(Some items)
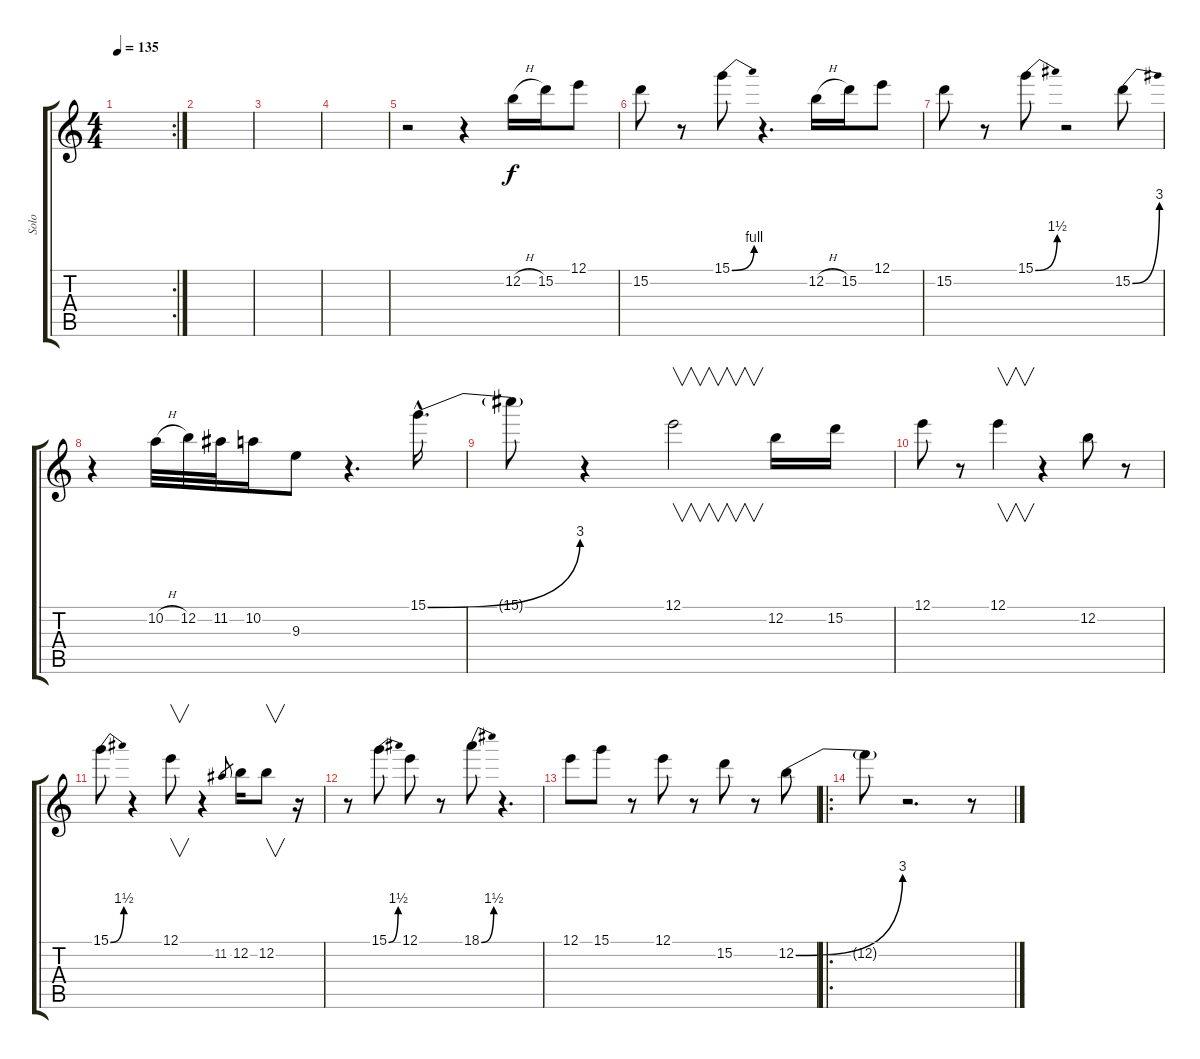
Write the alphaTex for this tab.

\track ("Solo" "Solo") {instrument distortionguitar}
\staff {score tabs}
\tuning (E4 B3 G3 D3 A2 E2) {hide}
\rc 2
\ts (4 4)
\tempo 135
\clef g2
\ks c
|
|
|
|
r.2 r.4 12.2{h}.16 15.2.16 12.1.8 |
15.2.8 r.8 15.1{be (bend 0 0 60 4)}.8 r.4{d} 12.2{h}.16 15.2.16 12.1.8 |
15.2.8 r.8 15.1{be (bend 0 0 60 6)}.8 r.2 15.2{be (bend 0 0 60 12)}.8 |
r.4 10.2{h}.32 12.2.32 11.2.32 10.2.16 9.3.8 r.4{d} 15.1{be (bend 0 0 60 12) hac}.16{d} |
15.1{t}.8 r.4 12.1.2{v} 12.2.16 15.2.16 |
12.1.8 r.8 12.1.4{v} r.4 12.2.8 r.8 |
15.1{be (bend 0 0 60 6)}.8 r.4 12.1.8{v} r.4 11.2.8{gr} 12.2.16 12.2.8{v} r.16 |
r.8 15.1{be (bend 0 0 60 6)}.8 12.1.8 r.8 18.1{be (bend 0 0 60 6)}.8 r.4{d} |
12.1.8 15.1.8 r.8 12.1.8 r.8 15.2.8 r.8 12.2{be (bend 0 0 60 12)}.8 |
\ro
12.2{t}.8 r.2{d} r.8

§ STATED GOAL:
Which lines in the items above contain the string "bend"? Collect every one of them.

§ EXERCISE SOLUTION:
15.2.8 r.8 15.1{be (bend 0 0 60 4)}.8 r.4{d} 12.2{h}.16 15.2.16 12.1.8 |
15.2.8 r.8 15.1{be (bend 0 0 60 6)}.8 r.2 15.2{be (bend 0 0 60 12)}.8 |
r.4 10.2{h}.32 12.2.32 11.2.32 10.2.16 9.3.8 r.4{d} 15.1{be (bend 0 0 60 12) hac}.16{d} |
15.1{be (bend 0 0 60 6)}.8 r.4 12.1.8{v} r.4 11.2.8{gr} 12.2.16 12.2.8{v} r.16 |
r.8 15.1{be (bend 0 0 60 6)}.8 12.1.8 r.8 18.1{be (bend 0 0 60 6)}.8 r.4{d} |
12.1.8 15.1.8 r.8 12.1.8 r.8 15.2.8 r.8 12.2{be (bend 0 0 60 12)}.8 |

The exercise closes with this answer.